Addressing professors’ concerns, UC President Michael Drake’s office wrote, “The University of California remains deeply committed to shared governance and the academic freedom of our faculty. The president’s remarks were referencing voluntary educational programming on our campuses, not classroom content or curriculum.”
Who decides what’s neutral? asks Sherene Seikaly, director of the Center for Middle East Studies at UC Santa Barbara and one of the professors who signed the letter. The university’s job, she says, isn’t to neutralize viewpoints – it’s to foster discussion, debate, and disagreement to bridge different viewpoints.
“You don’t resolve tensions by parroting only one side of the tension and not engaging the other side. … So how do you resolve conflict? You talk to people. You talk to your scholars; you talk to your students. And that is actually, on my campus, precisely what is happening. We’re talking to each other,” she says.

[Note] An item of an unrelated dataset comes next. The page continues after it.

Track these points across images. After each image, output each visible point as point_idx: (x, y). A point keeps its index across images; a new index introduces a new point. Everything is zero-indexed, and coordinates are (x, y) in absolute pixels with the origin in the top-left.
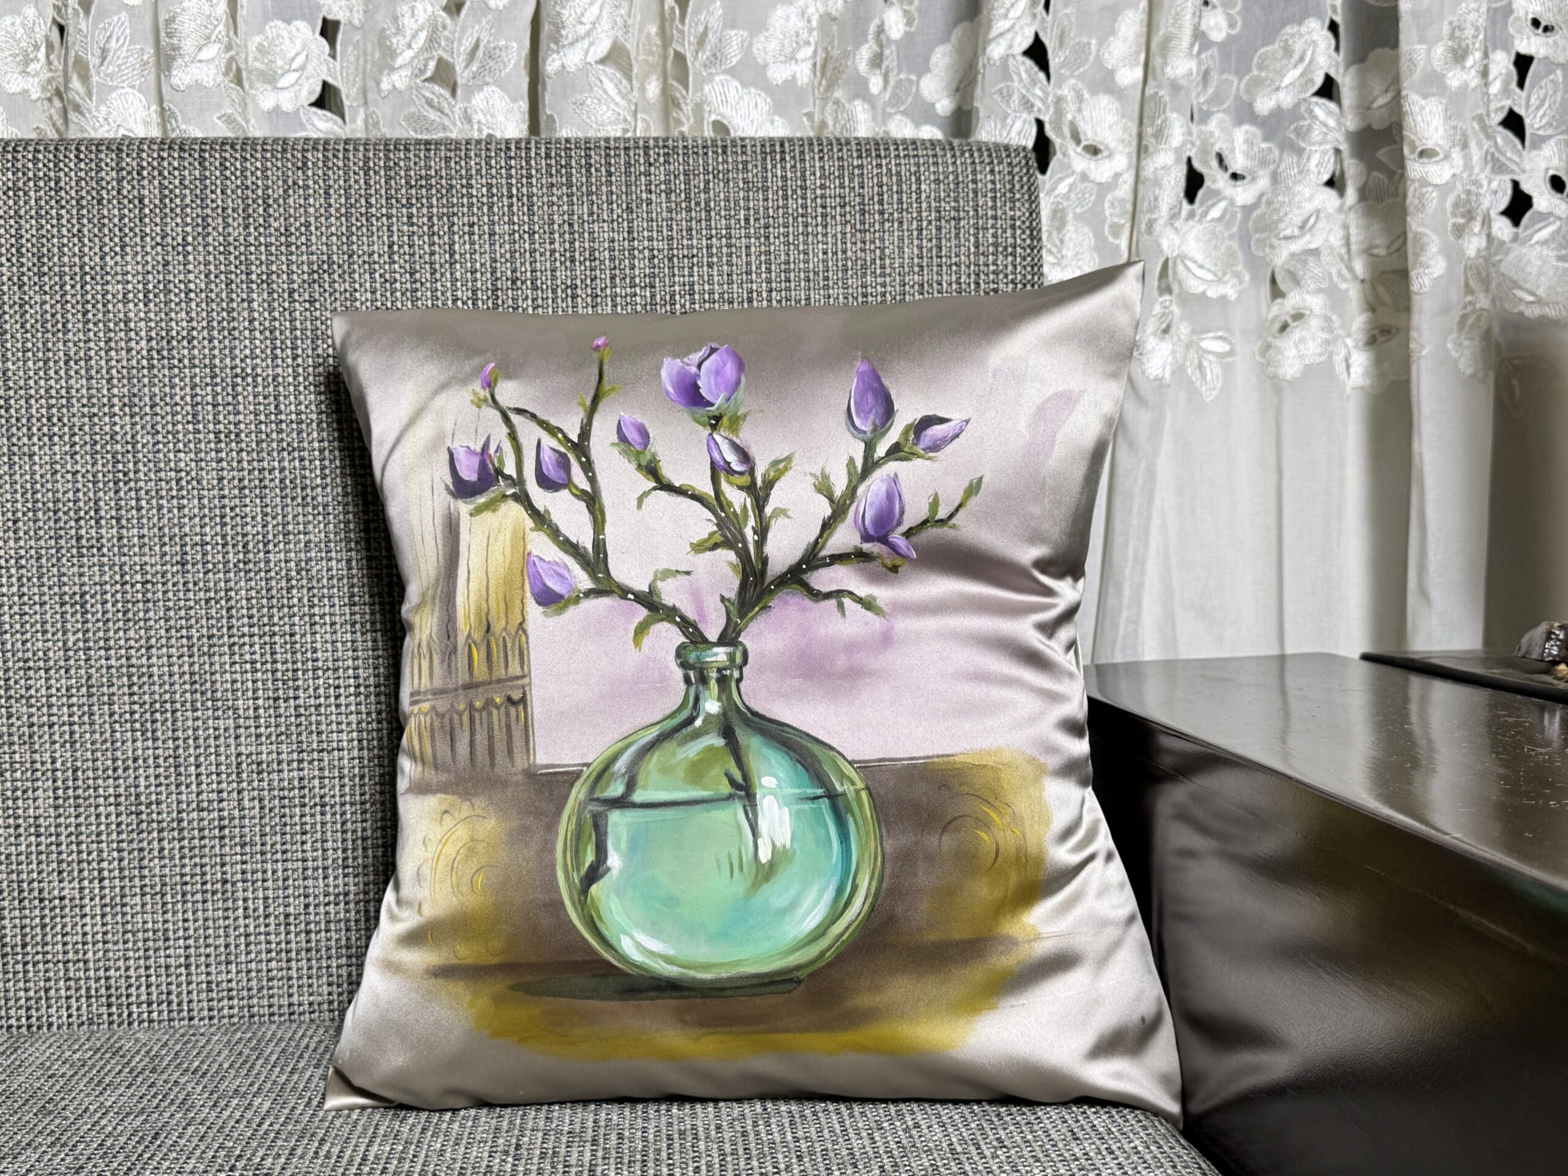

Professors at campuses around the United States are bringing together faculty experts – who often have different ideological viewpoints on the Israeli-Palestinian conflict – to lead campus discussions about the conflict. For example, at Dartmouth College in New Hampshire, Centre College in Kentucky, and Elon University in North Carolina, faculty are reportedly guiding students through earnest, respectful conversations about the war in Gaza and the region’s history. That is what universities do best, says Professor Schwartz: research, learning, teaching, and dialogue.
Differing applications
In their letter to President Drake, professors wrote that his use of the term “viewpoint-neutral” calls into question their academic integrity and is “an unneeded rebuke of the rigorous work done by our colleagues who spend significant time developing and delivering world-class curriculum and pedagogy.”
Viewpoint neutrality in university regulations is essential, especially for public schools, points out Professor Schwartz. “This idea that you would have to be viewpoint neutral in your regulations, in the way you treat different people and different actions and different expressions and scholarship, that’s not just important because you’re a university. That’s required because you’re the government; it’s the First Amendment,” she explains.
Schools that violate this neutrality can lose their federal funding.
But applied to curricula, viewpoint neutrality undermines what’s powerful about the practice of history in a democratic society, says Dr. Derr at UC Santa Cruz.
“This idea of presenting conflicting ideas in the classroom and thinking about those conflicting ideas through historical evidence critically, this to me is the work of [historians],” she says. “And I think it’s the kind of work that should be celebrated in moments of political difficulty.”